**Exercise requirements**
Please give the number of lines in the material below that contain "size", without further comment.

**Material for this task**
----
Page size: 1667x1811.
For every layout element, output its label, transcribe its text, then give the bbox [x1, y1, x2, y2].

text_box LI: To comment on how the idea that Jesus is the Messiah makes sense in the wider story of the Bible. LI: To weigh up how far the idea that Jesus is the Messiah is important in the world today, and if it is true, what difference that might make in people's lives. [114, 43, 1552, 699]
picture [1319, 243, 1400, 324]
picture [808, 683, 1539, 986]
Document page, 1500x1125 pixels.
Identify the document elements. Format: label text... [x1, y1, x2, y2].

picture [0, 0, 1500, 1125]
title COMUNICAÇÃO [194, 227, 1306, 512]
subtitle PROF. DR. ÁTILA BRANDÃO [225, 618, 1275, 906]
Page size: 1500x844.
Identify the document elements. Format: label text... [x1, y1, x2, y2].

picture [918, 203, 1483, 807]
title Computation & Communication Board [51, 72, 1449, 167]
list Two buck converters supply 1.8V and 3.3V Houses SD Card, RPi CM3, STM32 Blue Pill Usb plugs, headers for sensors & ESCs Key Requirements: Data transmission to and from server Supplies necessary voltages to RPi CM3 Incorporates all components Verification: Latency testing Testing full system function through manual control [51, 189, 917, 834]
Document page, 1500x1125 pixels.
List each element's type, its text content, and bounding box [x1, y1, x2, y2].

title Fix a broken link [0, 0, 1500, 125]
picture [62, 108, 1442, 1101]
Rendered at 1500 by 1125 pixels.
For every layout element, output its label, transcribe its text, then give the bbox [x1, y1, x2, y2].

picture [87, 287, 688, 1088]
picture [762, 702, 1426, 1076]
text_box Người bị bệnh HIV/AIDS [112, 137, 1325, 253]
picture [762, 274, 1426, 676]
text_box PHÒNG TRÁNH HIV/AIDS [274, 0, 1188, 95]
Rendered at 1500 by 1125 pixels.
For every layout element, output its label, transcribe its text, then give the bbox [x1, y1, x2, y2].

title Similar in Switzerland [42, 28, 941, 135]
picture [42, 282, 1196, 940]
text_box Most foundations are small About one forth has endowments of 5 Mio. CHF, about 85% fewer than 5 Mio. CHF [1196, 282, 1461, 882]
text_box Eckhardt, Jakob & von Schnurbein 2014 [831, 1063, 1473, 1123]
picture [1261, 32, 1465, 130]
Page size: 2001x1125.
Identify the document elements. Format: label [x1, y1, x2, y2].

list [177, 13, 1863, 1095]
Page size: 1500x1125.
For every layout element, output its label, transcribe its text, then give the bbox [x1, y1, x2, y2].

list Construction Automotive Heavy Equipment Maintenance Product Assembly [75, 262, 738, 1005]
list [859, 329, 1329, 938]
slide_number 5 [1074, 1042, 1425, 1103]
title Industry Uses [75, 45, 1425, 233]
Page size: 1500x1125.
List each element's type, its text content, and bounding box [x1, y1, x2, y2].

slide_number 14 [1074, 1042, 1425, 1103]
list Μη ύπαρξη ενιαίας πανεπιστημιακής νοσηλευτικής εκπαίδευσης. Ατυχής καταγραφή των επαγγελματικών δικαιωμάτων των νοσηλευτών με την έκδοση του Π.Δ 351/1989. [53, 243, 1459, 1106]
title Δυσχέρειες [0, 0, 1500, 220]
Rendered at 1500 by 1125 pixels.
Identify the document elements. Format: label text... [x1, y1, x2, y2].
----
**Answer space**
5